§ **Input data**

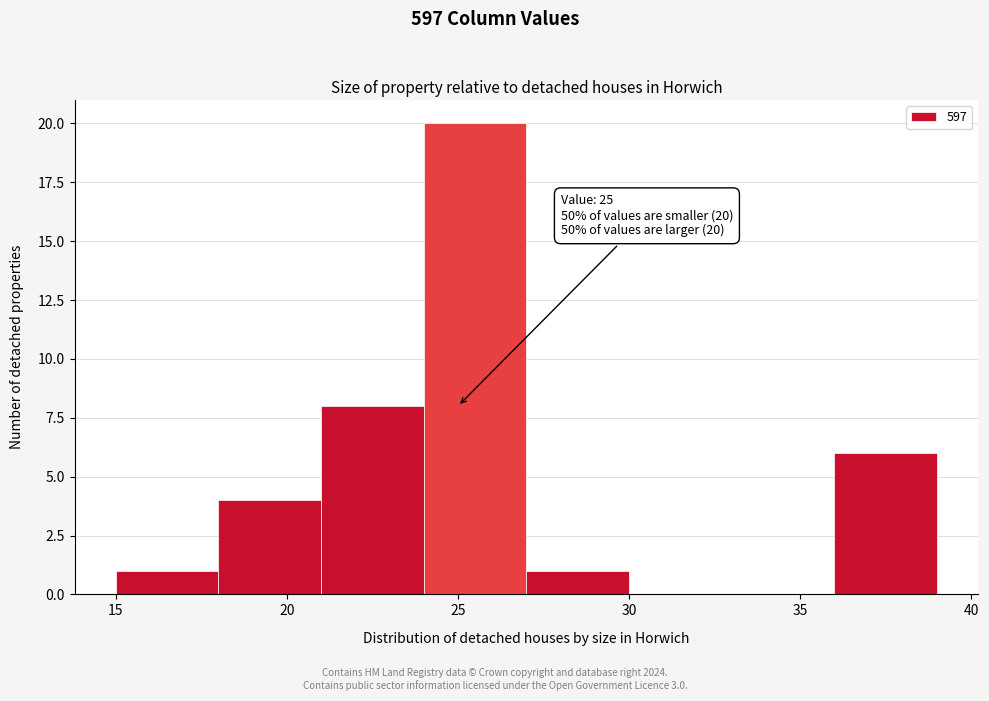

Which range on the x-axis has the tallest bar?

24 to 27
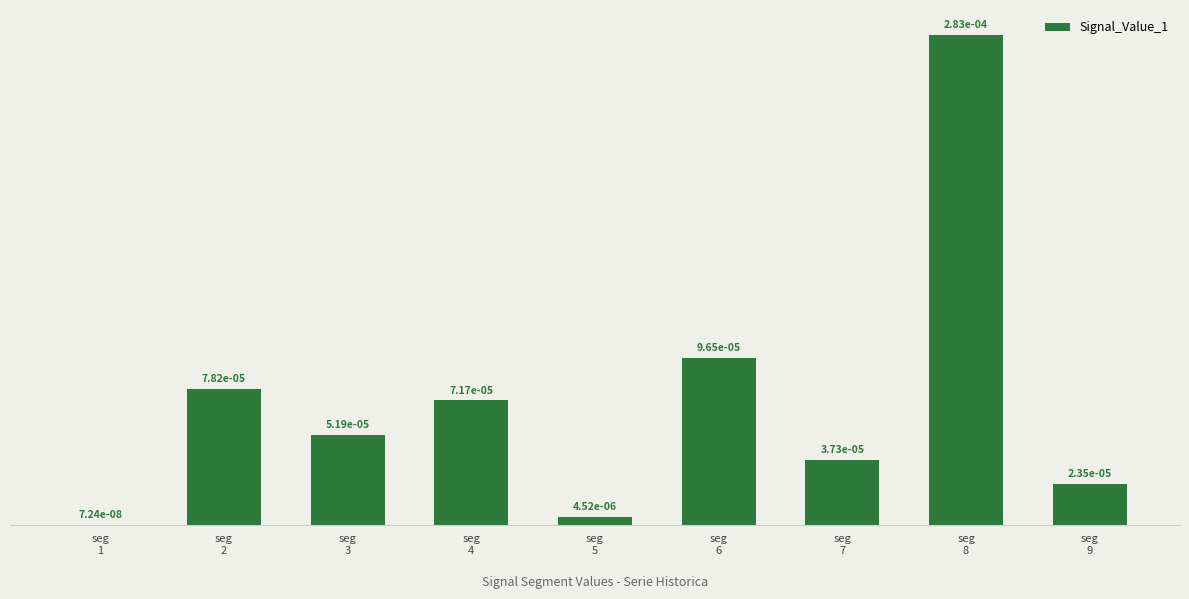

List the labels in order of value, smallest first.

seg
1, seg
5, seg
9, seg
7, seg
3, seg
4, seg
2, seg
6, seg
8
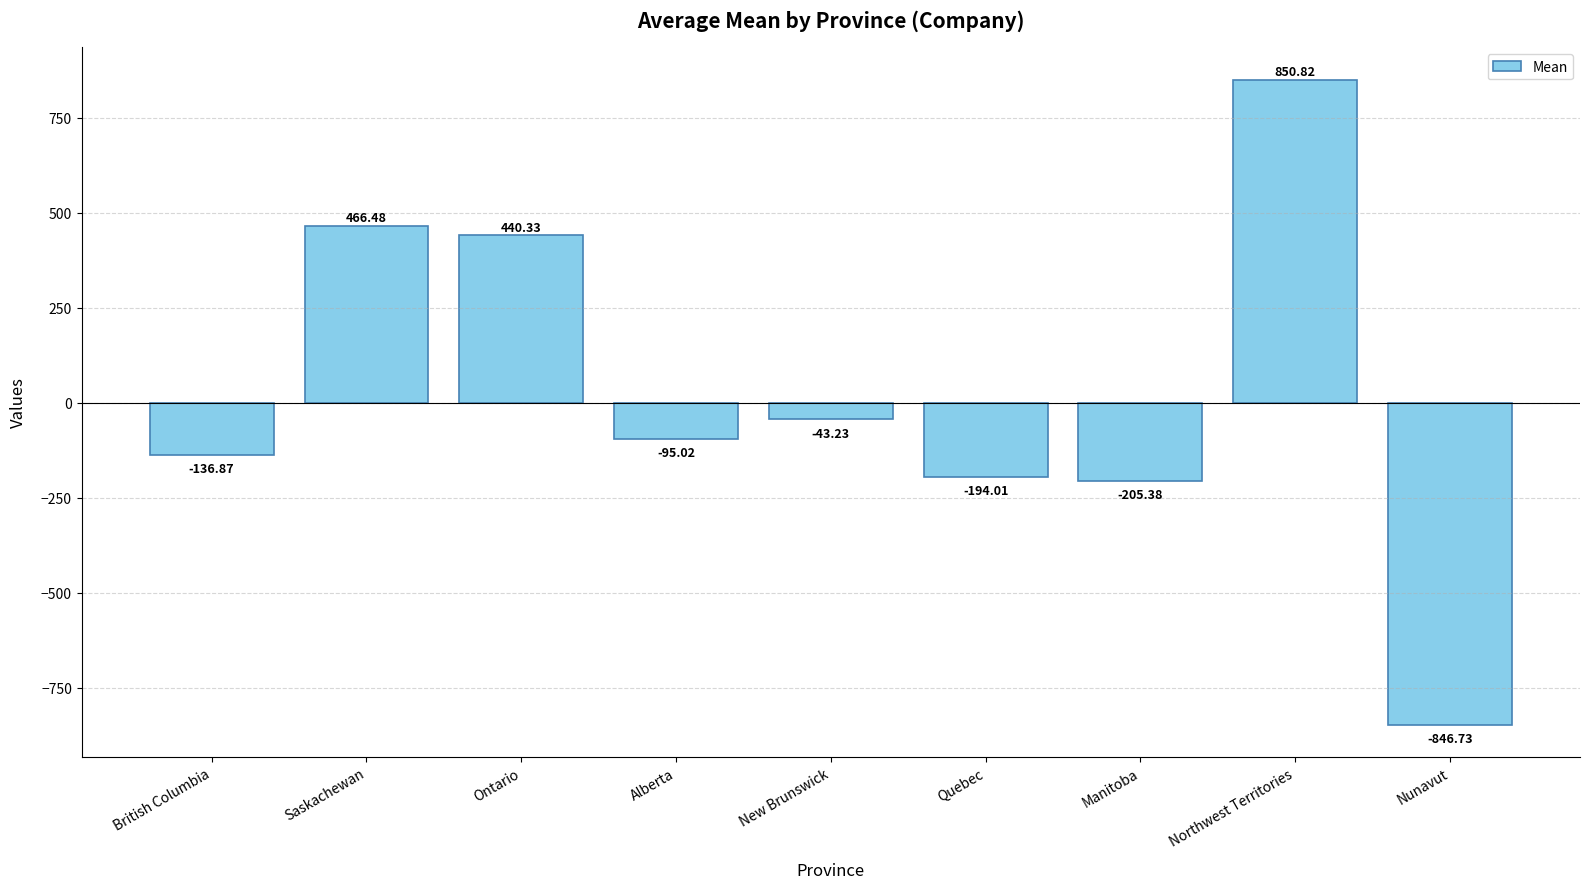

Count the number of categories in the chart.

9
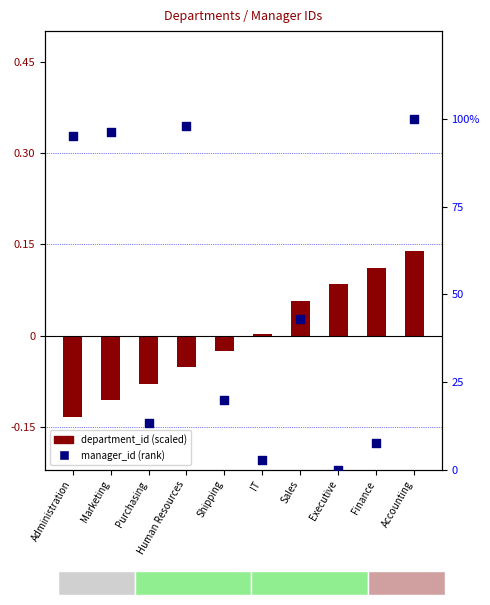

Which series reaches the minimum Y coordinate?

department_id (scaled)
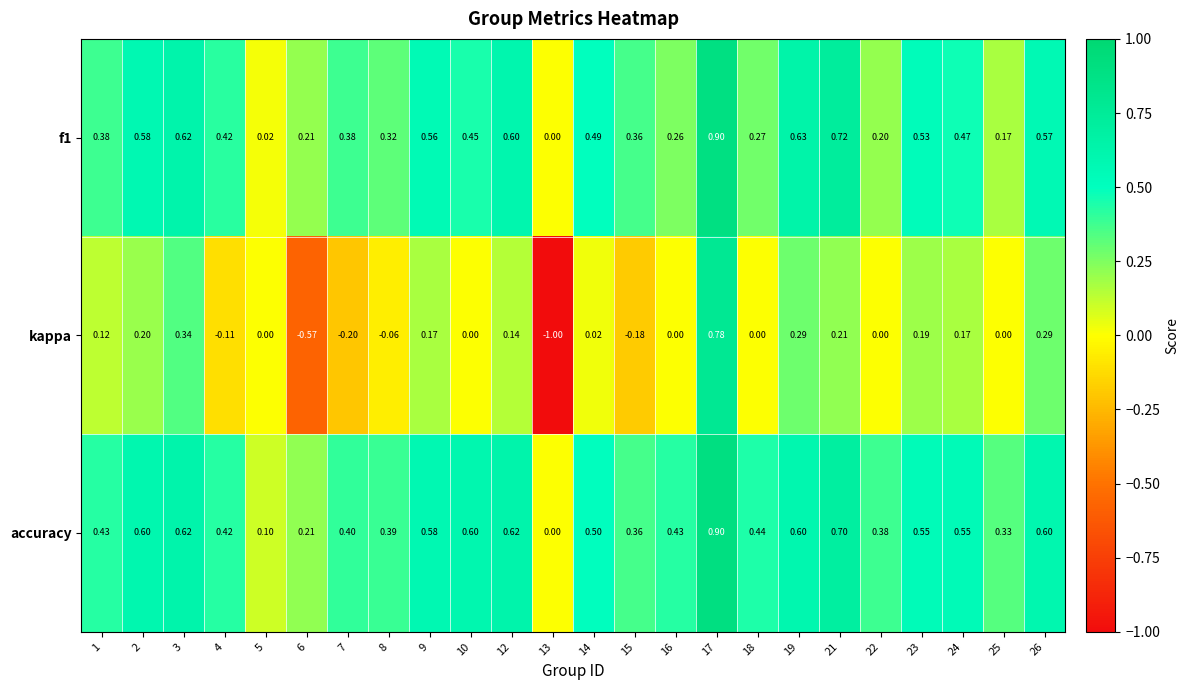

Between 3 and 23, which series saw the biggest shift?

kappa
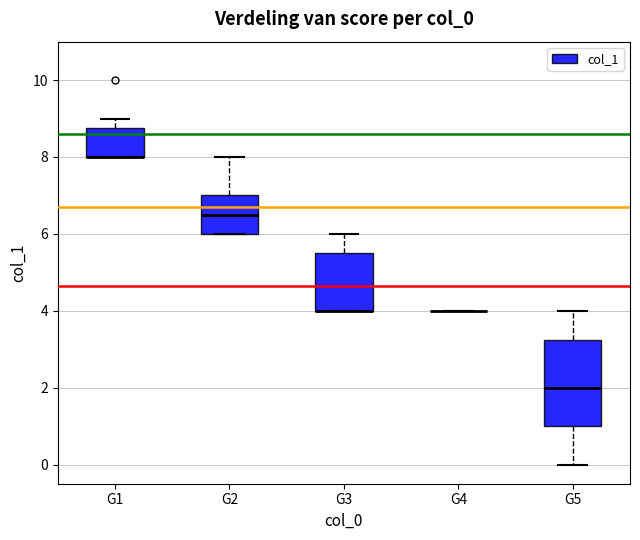

Which box is the tallest, from its lower edge to its upper edge?

G5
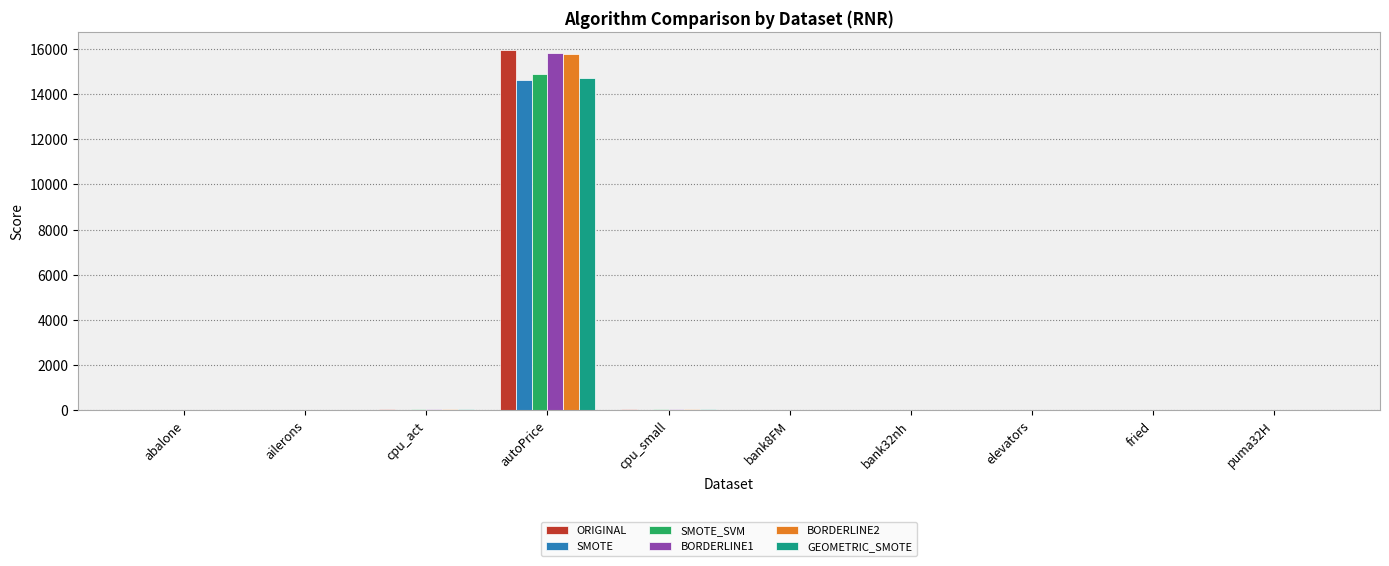

How many groups of bars are there?

10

§ **Work request**
Pick out each line above that contains the word "tallest".

§ **Your solution**
Which range on the x-axis has the tallest bar?
Which box is the tallest, from its lower edge to its upper edge?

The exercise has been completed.